Naked Redwood
Jan 27, 2013
One variety of redwood tree, the dawn redwood, is deciduous, dropping its needles in the fall. This same variety happens to be the only kind of redwood that will grow in the eastern United States; this example of a dawn redwood appears to be thriving in the Fairmount Park arboretum in Philadelphia.
Dawn redwoods may be the midgets of the redwood family; coast redwoods and giant sequoias in California reach heights greater than 300 feet, while dawn redwoods, though very fast-growing, may not get much taller than 200 feet. Their potential height is not known for certain, however, because the oldest dawn redwoods in America are only about 70 years old now, descended from a single specimen found in China in 1944. In California, coastal redwoods and giant sequoias live for hundreds or even thousands of years.

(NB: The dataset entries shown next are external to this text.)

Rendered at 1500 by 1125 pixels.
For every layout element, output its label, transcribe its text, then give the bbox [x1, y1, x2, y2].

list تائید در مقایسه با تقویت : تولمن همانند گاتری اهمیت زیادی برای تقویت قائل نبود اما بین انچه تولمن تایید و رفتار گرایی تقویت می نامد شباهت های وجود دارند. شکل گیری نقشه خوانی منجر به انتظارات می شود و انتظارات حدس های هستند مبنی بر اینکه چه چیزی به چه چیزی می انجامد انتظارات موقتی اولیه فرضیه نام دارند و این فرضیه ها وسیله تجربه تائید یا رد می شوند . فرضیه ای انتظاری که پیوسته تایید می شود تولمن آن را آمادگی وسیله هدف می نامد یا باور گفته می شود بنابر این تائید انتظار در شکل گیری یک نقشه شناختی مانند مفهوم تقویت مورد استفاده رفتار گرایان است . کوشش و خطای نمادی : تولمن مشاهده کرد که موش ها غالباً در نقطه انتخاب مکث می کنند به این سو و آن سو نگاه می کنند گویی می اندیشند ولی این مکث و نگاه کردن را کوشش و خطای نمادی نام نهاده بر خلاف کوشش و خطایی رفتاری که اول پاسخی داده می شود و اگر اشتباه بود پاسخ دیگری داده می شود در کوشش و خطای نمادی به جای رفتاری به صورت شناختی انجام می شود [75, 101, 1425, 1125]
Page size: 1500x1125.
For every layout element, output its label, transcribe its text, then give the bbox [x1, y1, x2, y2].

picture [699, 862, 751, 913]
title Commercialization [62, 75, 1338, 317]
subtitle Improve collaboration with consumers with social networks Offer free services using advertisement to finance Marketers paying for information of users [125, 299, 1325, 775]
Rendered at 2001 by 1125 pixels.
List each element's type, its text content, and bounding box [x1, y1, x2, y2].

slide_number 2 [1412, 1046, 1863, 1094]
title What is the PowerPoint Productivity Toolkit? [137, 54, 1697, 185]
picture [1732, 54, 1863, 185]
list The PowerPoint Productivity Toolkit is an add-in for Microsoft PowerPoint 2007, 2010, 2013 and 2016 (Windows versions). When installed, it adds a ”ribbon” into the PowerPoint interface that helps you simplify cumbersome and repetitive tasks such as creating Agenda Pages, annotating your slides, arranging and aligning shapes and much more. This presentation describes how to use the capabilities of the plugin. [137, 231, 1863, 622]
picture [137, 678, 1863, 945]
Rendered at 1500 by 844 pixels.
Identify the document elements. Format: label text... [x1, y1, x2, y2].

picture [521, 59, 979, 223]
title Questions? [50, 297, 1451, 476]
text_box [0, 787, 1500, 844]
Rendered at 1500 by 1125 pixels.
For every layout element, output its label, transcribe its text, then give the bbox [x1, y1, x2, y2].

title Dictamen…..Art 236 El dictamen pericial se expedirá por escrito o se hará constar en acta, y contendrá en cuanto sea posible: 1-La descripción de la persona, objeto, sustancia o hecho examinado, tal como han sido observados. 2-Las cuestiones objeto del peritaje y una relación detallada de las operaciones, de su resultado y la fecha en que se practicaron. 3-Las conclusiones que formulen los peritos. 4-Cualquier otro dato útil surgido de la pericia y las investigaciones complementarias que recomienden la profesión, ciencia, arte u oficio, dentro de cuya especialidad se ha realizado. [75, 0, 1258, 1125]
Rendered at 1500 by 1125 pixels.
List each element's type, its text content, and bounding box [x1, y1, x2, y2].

Dawn redwoods were known to scientists from the fossil record long before the live specimen was found in China; they were assumed to be extinct. Fossilized dawn redwoods dating back to the Eocene, 50 or more million years ago, have been found in many parts of the world, including Greenland and islands in the Arctic Ocean, which had a tropical climate at the time. It is believed that the trees became deciduous in response to the extreme light-dark cycle of their high-latitude habitat; even though winters were not cold, they were very dark, rendering leaves or needles useless.
The young man in the tree, of course, is Hank, who is a college student studying ecology and climate change.